= Directives =
a) According to the blog extract on hurdles to going green, who led the conversation at the RMI 25th anniversary gala as master of ceremonies?
b) Reproduce the lines of the entries, starting at the first line of the entries and ending at the line that contains "gis''16 r8 |", with both of those lines included. Omit the pictures.

= Text extract =
************
Hurdles and Challenges Archives

August 14, 2007

Rocky Mountain Institute 25th, Part I

Last week I spent a couple of days at the RMI 25th anniversary gala, celebrating a quarter century of cutting-edge thinking from Amory Lovins (and many others who have passed through his halls). I was honored to speak on a panel (I spoke a bit about the seeming oxymoron of corporate environmentalism -- see previous post here), and I was thrilled to hang out with a veritable who's who of green business and sustainable development — Interface founder and eco-evangelist Ray Anderson, reluctant capitalist and founder of Patagonia (and "alpinist" as James Murdoch called him) Yvon Chouinard, Segway inventor Dean Kamen , as well as politicos from former New York Governor Pataki and President Clinton. It was really something.

But more interesting than the sustainability star wattage was the in-depth conversation, led by master of ceremonies, famed columnist, author, and thinker, Thomas Friedman, who gave one of the best talks I've ever seen about the green imperative, roughly titled "green is the new red, white, & blue" (his next book). My favorite quote: "It's not about the whales anymore every time you look in the mirror, you're looking at an endangered species.

Anyway, I'll probably do a few posts on some themes and interesting conversations I had or heard. First up, the key question of hurdles to going green. Friedman continually asked the basic question, If this is all so great and being more efficient makes so much sense, why doesn't it happen more? This is one of the undercurrent themes of Green to Gold of course — the fact that there are real hurdles.

There was some good discussion on this core question. Some great quotes from Ray Anderson. "Why aren't companies doing more? I'll give you two words: Milton Friedman." Ray pointed out that Friedman's "the business of business is business" thesis is still driving a lot of resistance to a broader corporate social agenda. "But," Ray continued, "I don't know a single CEO who will stand in front of his maker and talk about shareholder value or market share."

Dean Kamen added that it's not just about the overwhelming logic of sustainability. "don't make the irrational assumption that people are rational we don't make the right decisions and we all make short-term decisions to give us what we want.

These are great perspectives, but clearly the problem goes beyond these important issues. It's not just a philosophical Friedman-esque problem (although that's powerful), and it's not only about short-term thinking (which is rampant). Companies face real hurdles and there are real trade-offs. The "Middle-Management Squeeze" from Green to Gold is a critical problem. For managers charged with really executing on corporate strategy, green goals often conflict, at least over the short-term, with other goals like throughput, cost, and quality. Managers face tight resources — both human and financial capital — and have to make tough choices. Yes, taking into account longer term considerations helps break this decision barrier, but it's a real challenge. On top of the organizational challenges, we all face the problem of unintended consequences. Thinking about full value chain impacts is tough, and reducing impact in one way in one part of the chain can cause rebound effects elsewhere.

None of this is easy, but I will say this: the brains in the room at the RMI gala certainly have a shot at fixing our collective problems if anyone does.

November 19, 2009

Finding the Money to Green Your Business

Contrary to the popular misconception that going green is expensive, in a very large range of cases, environmental initiatives don't raise costs, they lower them — and fast. In operational areas such as facilities (heating, cooling, lighting), fleet, IT, and waste, leading companies continue to find large savings in shockingly simple actions, such as changing lighting or using outside air to cool a data center.
************
= Record list =
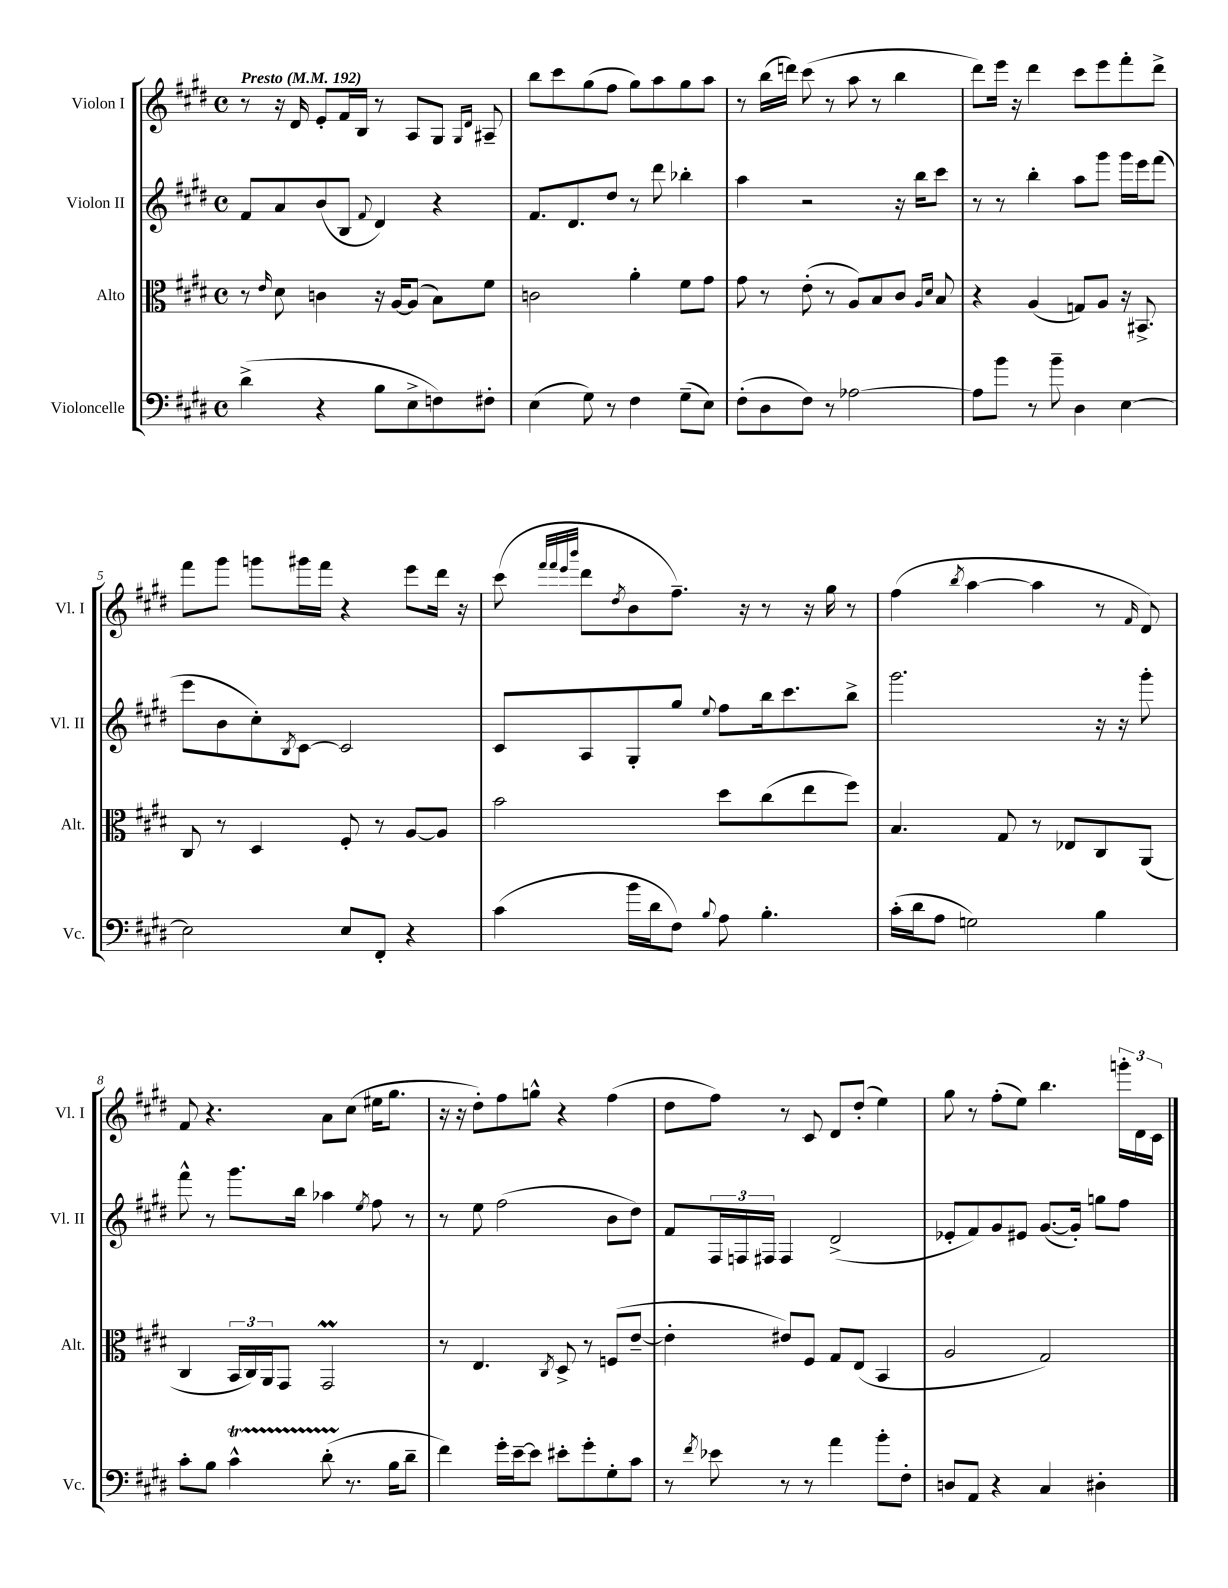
<<
\new StaffGroup <<
\new Staff = "s0" \with { instrumentName = "Violon I" shortInstrumentName = "Vl. I" } {
    \clef treble \key e \major \defaultTimeSignature \time 4/4 \tempo "Presto" 4 = 192
    r8 r16 dis'16 e'8-. fis'16 b16 r8 a8 gis8 \grace { gis16 dis'16 } ais8-- |
    b''8 cis'''8 gis''8( fis''8 gis''8) a''8 gis''8 a''8 |
    r8 b''16( d'''16) cis'''8( r8 a''8 r8 b''4 |
    dis'''8) e'''16 r16 dis'''4 cis'''8 e'''8 fis'''8-. dis'''8-> |
    fis'''8 gis'''8 g'''8 gis'''16 fis'''16 r4 e'''8 dis'''16 r16 |
    cis'''8( \grace { fis'''32 fis'''32 e'''32 b'''32 } dis'''8 \acciaccatura { dis''8 } b'8 fis''8.--) r16 r8 r16 gis''16 r8 |
    fis''4( \acciaccatura { b''8 } a''4~ a''4 r8 \grace { fis'16 } dis'8) |
    fis'8 r4. a'8 cis''8( eis''16 gis''8. |
    r16 r16 dis''8-.) fis''8 g''8-^ r4 fis''4( |
    dis''8 fis''8) r8 cis'8 dis'8 dis''8-.( e''4) |
    gis''8 r8 fis''8-.( e''8) b''4. \tuplet 3/2 { g'''16-. dis'16 cis'16 } \bar "|." |
}
\new Staff = "s1" \with { instrumentName = "Violon II" shortInstrumentName = "Vl. II" } {
    \clef treble \key e \major \defaultTimeSignature \time 4/4
    fis'8 a'8 b'8( b8 \appoggiatura { fis'8 } dis'4) r4 |
    fis'8. dis'8. dis''8 r8 dis'''8 bes''4-. |
    a''4 r2 r16 b''16 cis'''8 |
    r8 r8 b''4-. a''8 gis'''8 gis'''16 e'''16 fis'''8( |
    e'''8 b'8 cis''8-.) \acciaccatura { b8 } cis'8~ cis'2 |
    cis'8 a8 gis8-. gis''8 \appoggiatura { e''8 } fis''8 b''16 cis'''8. b''8-> |
    gis'''2. r16 r16 gis'''8-. |
    fis'''8-^ r8 gis'''8. b''16 aes''4 \acciaccatura { e''8 } fis''8 r8 |
    r8 e''8 fis''2( b'8 dis''8) |
    fis'8 \tuplet 3/2 { fis16 f16 fis16 } fis4 dis'2->( |
    ees'8-. fis'8) gis'8 eis'8 gis'8.~( gis'16-.) g''8 fis''8 \bar "|." |
}
\new Staff = "s2" \with { instrumentName = "Alto" shortInstrumentName = "Alt." } {
    \clef alto \key e \major \defaultTimeSignature \time 4/4
    r8 \grace { e'16 } dis'8 c'4 r16 a16~ a8( b8) fis'8 |
    c'2 a'4-. fis'8 gis'8 |
    gis'8 r8 e'8-.( r8 a8) b8 cis'8 \grace { a16 dis'16 } b8 |
    r4 a4( g8) a8 r16 bis,8.-> |
    cis8 r8 dis4 fis8-. r8 a8~ a8 |
    b'2 dis''8 cis''8( e''8 fis''8) |
    b4. gis8 r8 ees8 cis8 a,8( |
    cis4 \tuplet 3/2 { b,16 cis16) a,16 } gis,8 gis,2\prall |
    r8 e4. \acciaccatura { cis8 } dis8-> r8 f8( e'8~-- |
    e'4-. eis'8) fis8 gis8 e8( b,4 |
    a2 gis2) \bar "|." |
}
\new Staff = "s3" \with { instrumentName = "Violoncelle" shortInstrumentName = "Vc." } {
    \clef bass \key e \major \defaultTimeSignature \time 4/4
    dis'4->( r4 b8 e8-> f8) fis8-. |
    e4( gis8) r8 fis4 gis8--( e8) |
    fis8-.( dis8 fis8) r8 aes2~ |
    aes8 b'8 r8 b'8-- dis4 e4~ |
    e2 e8 fis,8-. r4 |
    cis'4( b'16 dis'16 fis8) \appoggiatura { b8 } a8 b4.-. |
    cis'16-.( dis'16 a8 g2) b4 |
    cis'8-. b8 cis'4-^\startTrillSpan dis'8-.( r8.\stopTrillSpan b16 dis'8-- |
    fis'4) gis'16-. e'16~-- e'8 eis'8-. gis'8-. gis8-. cis'8 |
    r8 \acciaccatura { fis'8 } ees'8 r8 r8 a'4 b'8-. fis8-. |
    d8 a,8 r4 cis4 dis4-. \bar "|." |
}
>>
>>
************
= List of solutions =
a) Thomas Friedman

b)
<<
\new StaffGroup <<
\new Staff = "s0" \with { instrumentName = "Violon I" shortInstrumentName = "Vl. I" } {
    \clef treble \key e \major \defaultTimeSignature \time 4/4 \tempo "Presto" 4 = 192
    r8 r16 dis'16 e'8-. fis'16 b16 r8 a8 gis8 \grace { gis16 dis'16 } ais8-- |
    b''8 cis'''8 gis''8( fis''8 gis''8) a''8 gis''8 a''8 |
    r8 b''16( d'''16) cis'''8( r8 a''8 r8 b''4 |
    dis'''8) e'''16 r16 dis'''4 cis'''8 e'''8 fis'''8-. dis'''8-> |
    fis'''8 gis'''8 g'''8 gis'''16 fis'''16 r4 e'''8 dis'''16 r16 |
    cis'''8( \grace { fis'''32 fis'''32 e'''32 b'''32 } dis'''8 \acciaccatura { dis''8 } b'8 fis''8.--) r16 r8 r16 gis''16 r8 |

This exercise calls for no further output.